I Wanna Index You Up: Google Exposed

November 6th, 2014 by Search Influence Alumni

Google is a great keeper of secrets. They’re willing to share parts of demographic data captured from their users with potential advertisers. But, they keep their own personal data locked up pretty tight, or at least tight enough to keep anyone without a neurosis for data away.

About a month ago, I was trying to get an idea of URLs that existed on a client’s website. Due to their unfortunately dated decision to integrate a Flash-based navigation on their front page, I could not use a sitemap generator — software that crawls a site and outputs all URLs — to gather up a URL list.

Because I’m pretty lazy, or some could argue resourceful, I decided to look into what Google indexed for that site. However, you can’t exactly text Google up to request the URLs be sent over.


It’s Up To You, My Dude

Although Google Webmaster Tools provides you with a lot of info about your site, including how many URLs are indexed, it does not tell you which URLs are indexed. So I did a little bit of digging, and I found this “bookmarklet” that easily captures the SERPs that appear on a given page of results, and lists them in an easy-to-import-into-Excel format.


To see a list of URLs (or at least a partial list) Google has indexed for a specific domain name, query Google for “site:sitename.com.”

Here’s a reenactment of what I saw when searching for the indexed URLs:


Once you have that bookmarklet added to your bookmarks bar (just drag and drop, as the instructions say), clicking it gives results like this in a new tab:


By visually filtering out the worthless stuff (JavaScript, a link to Youtube, and blank rows), I’m left with this tidy list of  first page of results. Sadly, we find that there are only 9 pages indexed of shrimp.com, inclusive of its subdomains, within Google:

For the purpose of finding the indexed URLs for my client, I just kept clicking “Next Page” and running this until I couldn’t get any more results.

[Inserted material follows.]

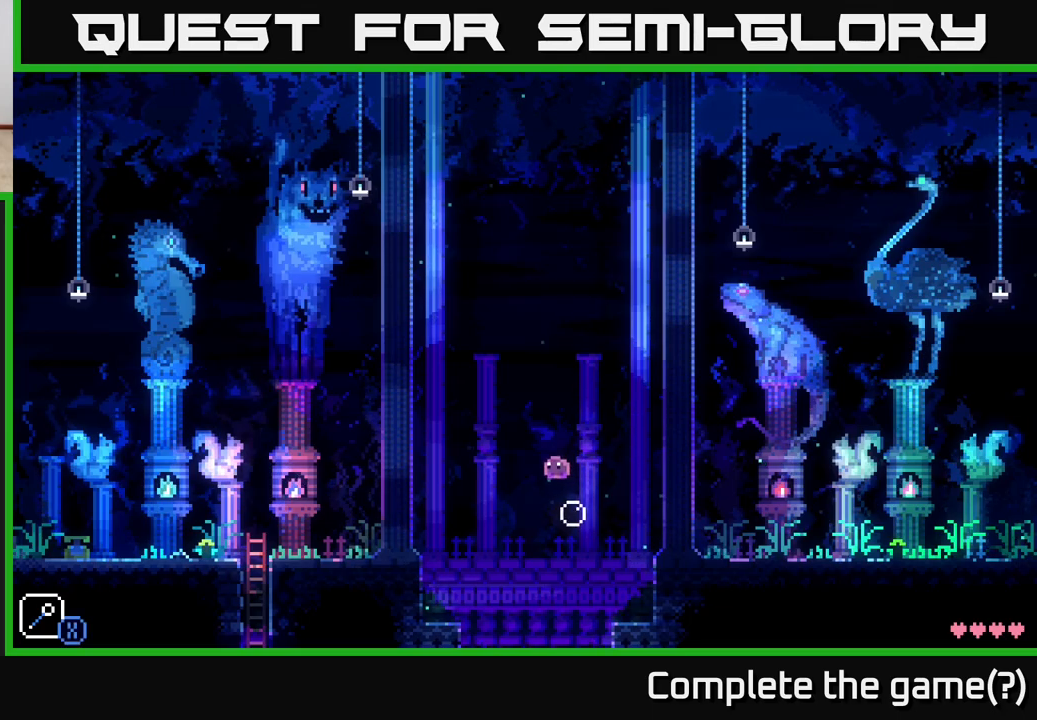
{"buttons": ["A"], "left_stick": "left", "right_stick": "center", "events": [[100, "left_stick", "left"], [183, "A", "down"]]}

And with that, I had a pretty good idea of URLs that were actually indexed by Google. Luckily, this was a reasonable amount of pages to parse through, but I could imagine this being particularly tedious process for larger sites.

Although you may want to take the results of these queries with a grain of salt, given the presence of Google’s filter bubble, its accessibility to non-technical users make it a helpful tool.

In my experience at Search Influence, we’ve had a few clients with indexing issues related to pages that are actually discoverable by search. We knew how many URLs were indexed, as well as how many we expected to be indexed, but we did not know which URLs were not part of their index. By cross-referencing a sitemap with all discoverable URLs versus the results of this manual URL scraping of Google’s index, we can have a clue into what the heck’s wrong, and start troubleshooting with more focus.